I was able to make some more soap over the weekend. This first one I am calling Princess Kisses and is scented with White Tea and Ginger.







These are some soap cupcakes I made. They are entirely cold process. I haven't unmolded them yet as you can tell.






You know some people are fragrance ho's and some are color ho's. I'm a glitter ho!


----------



## agriffin (May 26, 2010)

LOVE LOVE LOVE!  Those look great!  Your frosting looks yummy!


----------



## emilaid (May 27, 2010)

WOW!!    Your cupcakes look AMAZING!!!!!!!!!

How long does the frosting take to set? What oils did you use for it?

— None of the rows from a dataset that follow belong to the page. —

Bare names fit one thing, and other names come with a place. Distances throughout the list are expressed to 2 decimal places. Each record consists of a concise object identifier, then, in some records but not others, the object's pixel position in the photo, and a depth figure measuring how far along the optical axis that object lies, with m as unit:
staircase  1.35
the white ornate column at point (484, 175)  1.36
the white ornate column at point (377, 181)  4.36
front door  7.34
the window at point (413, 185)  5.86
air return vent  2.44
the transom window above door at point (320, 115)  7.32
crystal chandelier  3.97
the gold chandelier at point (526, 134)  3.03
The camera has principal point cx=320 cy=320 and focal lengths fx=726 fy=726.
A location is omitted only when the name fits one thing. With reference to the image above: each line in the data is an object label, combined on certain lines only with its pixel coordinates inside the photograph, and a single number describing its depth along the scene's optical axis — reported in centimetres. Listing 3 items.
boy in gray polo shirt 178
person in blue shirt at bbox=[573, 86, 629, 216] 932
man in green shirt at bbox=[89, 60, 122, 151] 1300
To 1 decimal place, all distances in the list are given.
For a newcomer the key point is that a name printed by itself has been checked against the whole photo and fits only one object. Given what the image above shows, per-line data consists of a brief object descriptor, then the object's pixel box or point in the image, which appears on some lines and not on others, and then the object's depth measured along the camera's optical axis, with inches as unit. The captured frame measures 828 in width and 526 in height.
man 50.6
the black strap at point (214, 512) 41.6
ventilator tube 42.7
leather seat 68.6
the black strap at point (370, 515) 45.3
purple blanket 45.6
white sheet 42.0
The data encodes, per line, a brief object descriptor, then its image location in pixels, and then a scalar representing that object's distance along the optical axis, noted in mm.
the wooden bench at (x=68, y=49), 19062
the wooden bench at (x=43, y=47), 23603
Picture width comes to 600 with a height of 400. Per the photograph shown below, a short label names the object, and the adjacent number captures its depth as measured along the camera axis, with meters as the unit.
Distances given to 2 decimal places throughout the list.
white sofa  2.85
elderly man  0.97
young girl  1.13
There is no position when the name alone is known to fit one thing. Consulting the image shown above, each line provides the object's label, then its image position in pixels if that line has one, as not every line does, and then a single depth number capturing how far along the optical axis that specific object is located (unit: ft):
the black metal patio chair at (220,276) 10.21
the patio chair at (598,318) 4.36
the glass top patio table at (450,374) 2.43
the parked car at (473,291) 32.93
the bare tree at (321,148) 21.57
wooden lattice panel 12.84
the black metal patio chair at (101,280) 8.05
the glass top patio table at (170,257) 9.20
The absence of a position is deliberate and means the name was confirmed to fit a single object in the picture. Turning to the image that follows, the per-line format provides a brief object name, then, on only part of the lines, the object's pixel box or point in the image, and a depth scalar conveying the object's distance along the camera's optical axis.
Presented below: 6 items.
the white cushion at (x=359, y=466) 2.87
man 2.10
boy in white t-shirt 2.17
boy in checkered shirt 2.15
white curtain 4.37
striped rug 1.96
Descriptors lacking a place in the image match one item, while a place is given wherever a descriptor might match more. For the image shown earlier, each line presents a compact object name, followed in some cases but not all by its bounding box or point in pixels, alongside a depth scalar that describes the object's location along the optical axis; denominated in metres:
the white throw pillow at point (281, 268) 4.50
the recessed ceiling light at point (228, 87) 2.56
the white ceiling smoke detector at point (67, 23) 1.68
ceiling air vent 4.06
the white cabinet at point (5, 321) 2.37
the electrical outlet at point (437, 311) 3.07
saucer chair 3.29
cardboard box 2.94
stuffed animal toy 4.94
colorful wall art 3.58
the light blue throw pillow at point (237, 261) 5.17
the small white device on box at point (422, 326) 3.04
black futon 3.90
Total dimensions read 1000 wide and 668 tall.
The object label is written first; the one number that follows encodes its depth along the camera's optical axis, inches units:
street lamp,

I'm going to make CP cupcakes for my brothers wedding favours - I can't wait to get stuck in.


----------



## holly99 (May 27, 2010)

emilaid said:
			
		

> WOW!!    Your cupcakes look AMAZING!!!!!!!!!
> 
> How long does the frosting take to set? What oils did you use for it?
> 
> I'm going to make CP cupcakes for my brothers wedding favours - I can't wait to get stuck in.



Thank you!

I just used a regular recipe on this with olive, palm, coconut, castor, and some avocado thrown in. 

I'm not sure at what point you're asking about the frosting setting. As for the batter, it just took a bit of patience to wait for it to be spoonable into the bag and then it still took a little waiting until it was of piping consistency. As far as afterwards, I haven't even touched them to unmold yet so I'm not sure how hard they are right now. I really need to unmold them and take a different picture of them.


----------



## April (May 27, 2010)

Is there a superlative for "excellent".

Congratulations.


----------



## opalgirl (May 27, 2010)

So pretty!  Who's glitter do you use?


----------



## zajanatural (May 27, 2010)

Those cupcakes look so real!


----------



## Deb (May 27, 2010)

are those cupcakes whipped soap? or a really thick trace?

I am so going to have to learn how to do that! They look awesome!


----------



## holly99 (May 27, 2010)

Yep, it's just thick trace for the frosting. I was pretty excited when I read about it too. Check out this blog post by the soap queen:

http://soap-queen.blogspot.com/2010/01/ ... ocess.html

About the glitter...I'm not quite sure where I got the glitter but I'm thinking Brambleberry.


----------



## ToniD (May 27, 2010)

Words fail!     The cupcakes look excellent!    The bars are really pretty too.   Even the molds are pretty!!


----------



## NancyRogers (May 27, 2010)

Those look fantastic!  So pretty!


----------



## ewenique (May 27, 2010)

Beautiful soaps!   Sparkly and pretty.


----------



## Manchy (May 30, 2010)

so cute 
love them!!


----------



## Sibi (May 31, 2010)

Wow!  All I can say about the princess soap and cupcakes is BEAUTIFUL!


----------